The way I like to think about it is that you don't have a 95% chance of a 4% withdrawal rate succeeding. What the analysis said is that out of all starting years, 95% of the years succeeded. So, assuming the future is substantially the same as the past, if you retire at a random year in the future you have a 95% chance of picking a year that succeeds. But you retire in a single, specific year, and your retirement either will or will not succeed. It's not random, you just don't know which the outcome is going to be yet.
But, when you start saying things like "retiree B retires after a 20% market drop", you've explicitly conditioned your question and the answer is no longer that 95% of the years would succeed, because most of those years didn't start with a 20% drop.
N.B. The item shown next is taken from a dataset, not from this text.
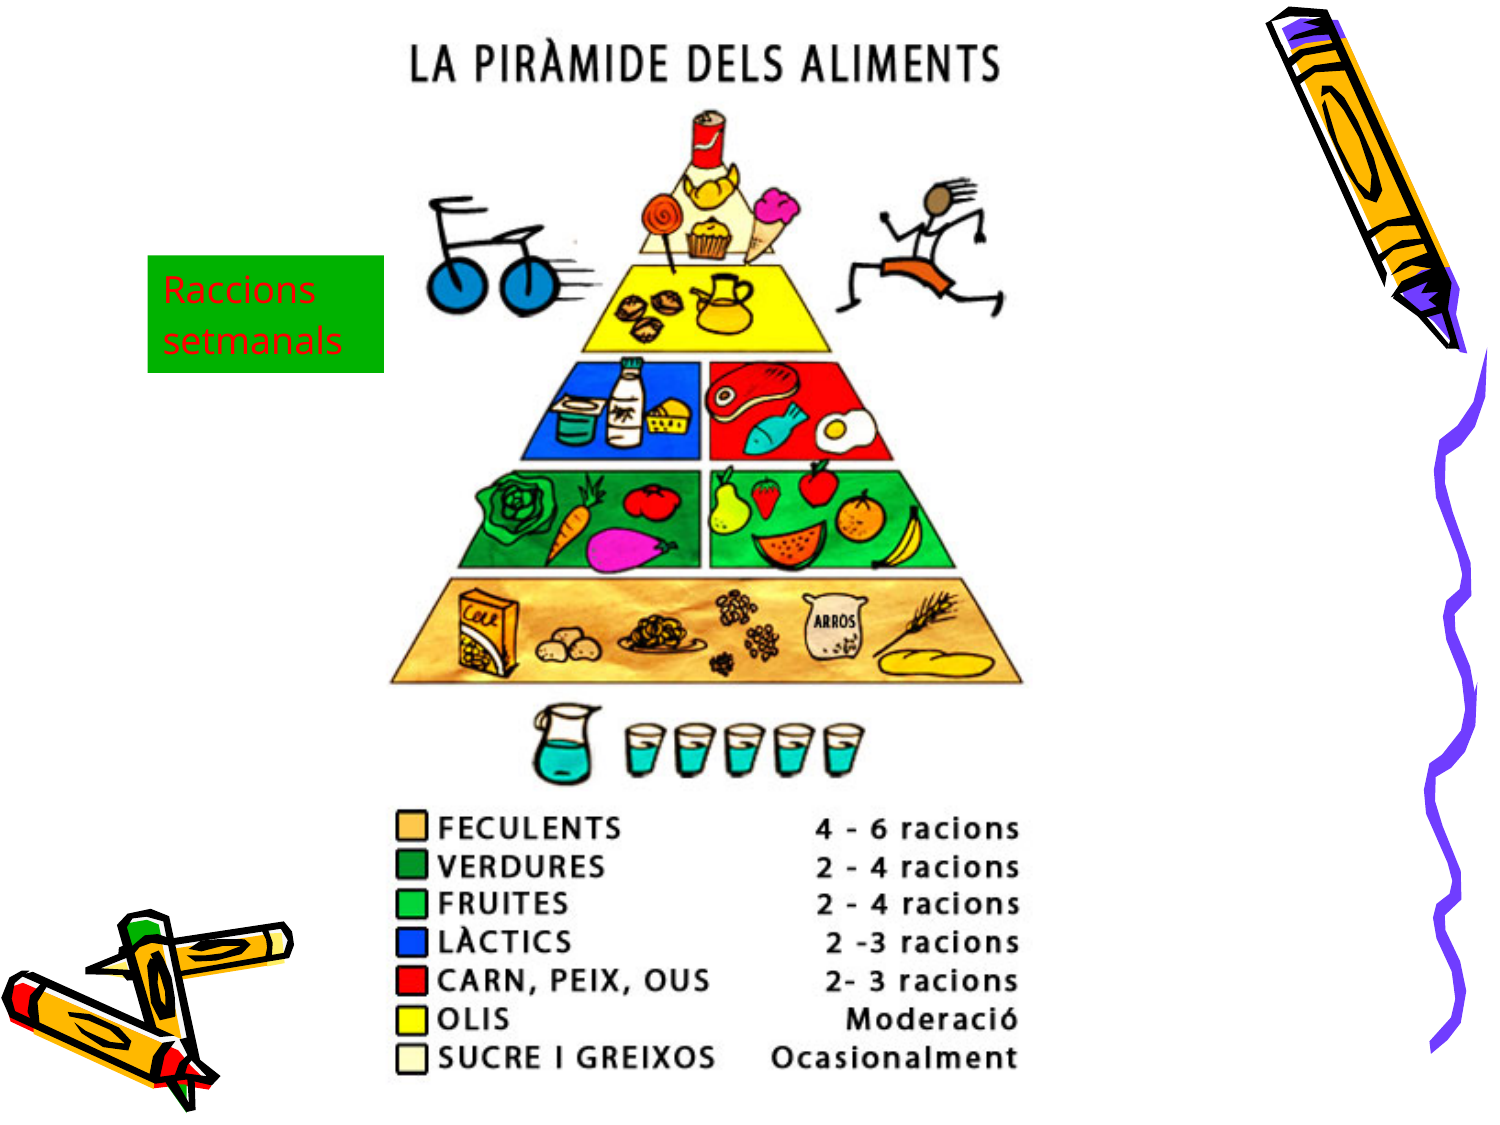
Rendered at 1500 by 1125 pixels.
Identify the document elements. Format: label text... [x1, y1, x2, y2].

picture [372, 0, 1042, 1094]
text_box Raccions setmanals [147, 255, 384, 373]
You'll have to restrict yourself to the situations in the past that match your condition (if there are any, there's not much data and I suspect you'll quickly run out of data if you start matching on other variables.) The same applies to any other present-day knowledge you are attempting to condition on, like the CAPE someone mentioned, inflation rate, whatever.
So when people are saying "I'm going to go with a 3% WR because valuations are so high", or whatever, it seems they should calculate what the SWR for the years in history that match that condition. Or, "I'm going to go with 6% because I can lower my expenses by 25% if (condition is fulfilled)", or "because I'm getting x$ in SS in 15 years." Those hypotheses are all testable against the historical data. I agree that flexibility in expenses and income are crucial for peace of mind, but assuming that the data exists it seems much better to actually calculate what the expected results are than to just handwave and assert that it should be fine.
Anyway, just my impressions from all this reading. Thanks again everyone.